Thursday, May 27, 2010

How should we teach our future teachers?

How should we teach our future teachers?
There is a lot not known about how we should teach our future teachers. A lot more needs to be implemented that is currently not being implemented in colleges of education. Until we, as a community, acknowledge what we are not doing well and align our work to the needs of the field, while supporting generative growth in teachers, we will continue to be attacked and replaced.

I am not a fan of Teach for America, but I recognize that most programs in schools of education are not satisfactory. I have pushed my colleagues to include classroom management and working with students with special needs into our methods courses, with practical foci, not just the ideas. What we know about learning is that we have to meet students, including preservice and inservice teachers, where they are. We spend so much time trying to get them to appreciate the things we find interesting, when they are worried about things that will matter in classrooms but are often seen as beneath the academy. On the other hand, I don't think expanding the pool of places that can offer quick and dirty programs will be the answer.
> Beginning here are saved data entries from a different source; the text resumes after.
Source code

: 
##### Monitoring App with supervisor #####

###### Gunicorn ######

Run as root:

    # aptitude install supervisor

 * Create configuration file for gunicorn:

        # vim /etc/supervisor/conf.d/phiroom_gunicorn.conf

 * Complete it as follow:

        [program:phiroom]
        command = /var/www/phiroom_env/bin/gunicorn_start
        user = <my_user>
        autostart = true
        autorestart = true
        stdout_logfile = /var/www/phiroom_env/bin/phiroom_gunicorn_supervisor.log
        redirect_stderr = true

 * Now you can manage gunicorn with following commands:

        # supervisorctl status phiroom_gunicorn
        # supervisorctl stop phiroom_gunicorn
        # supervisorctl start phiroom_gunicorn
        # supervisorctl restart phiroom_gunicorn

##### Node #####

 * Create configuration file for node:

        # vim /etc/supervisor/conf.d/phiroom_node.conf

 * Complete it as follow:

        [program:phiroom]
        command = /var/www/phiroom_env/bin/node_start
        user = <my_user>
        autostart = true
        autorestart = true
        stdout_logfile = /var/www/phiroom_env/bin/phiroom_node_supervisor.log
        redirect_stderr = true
We need to sit down and really rethink a lot about teacher education. I do think the university structure that is focused on courses and fitting with the university culture and timeline instead of timelines best made for students to learn to become good teachers is an impediment. If I didn't try to fit a program into a semester system, but just moved between coursework and fieldwork in ways that make more sense for learning a clinical practice, I would be able to do so much more as a teacher educator. Medical schools do not operate on the regular semester calendar, so why should we? We need to be more creative and willing to envision new ways of thinking about teacher education that is not hamstrung by university constraints, as Race to the Top will allow others to do this without us. The handwriting is clear for teacher education, and we should be listening, not just trying to defend the status quo.

Thursday, April 29, 2010

Education Week: Panel Finds No Favorite in Teacher-Prep Pathways

Education Week: Panel Finds No Favorite in Teacher-Prep Pathways
I am glad this report finally came out. It is very frustrating to teach in a teacher preparation program where many either think research has nothing to say, or that the research is definitive in what we should do in teacher preparation. I hope the call for more research is heeded, and that the focus is on what program elements matter, for whom, and why. I am skeptical that these large data-sets can do support that kind of research without greater clarity about measuring "field experiences," for example, beyond hours spent student teaching and not looking at quality and growth. Fundamentally, until we as teacher educators become more critical of our practice, and the level of regulation of teacher education programs is realigned to allow for real experimentation with true oversight, we are not going to be able to learn much. Teacher education is a major industry in the US, and in most places it is not treated or regulated in ways that support research-based or research-generating practice. I hope this report spurs change.

Thursday, April 1, 2010

Bracketology - NCAA 1985 - 2009 - Leonardo Aranda's posterous

Bracketology - NCAA 1985 - 2009 - Leonardo Aranda's posterous
This is really cool. It would be nice to always name the regions, but he is right about the inconsistency with which teams are placed in a region. But the relative imbalance across some of the regions is pretty sharp. In the top right region, not team beyond the #1 team wins. Does not bode well for WVA this year against DUKE if you are looking at the standard brackets for this year. Interesting. I share in the spirit of my totally busted bracket (as the defending champion who is about to go down in her bracketology group). Happy spring and enjoy the games this weekend.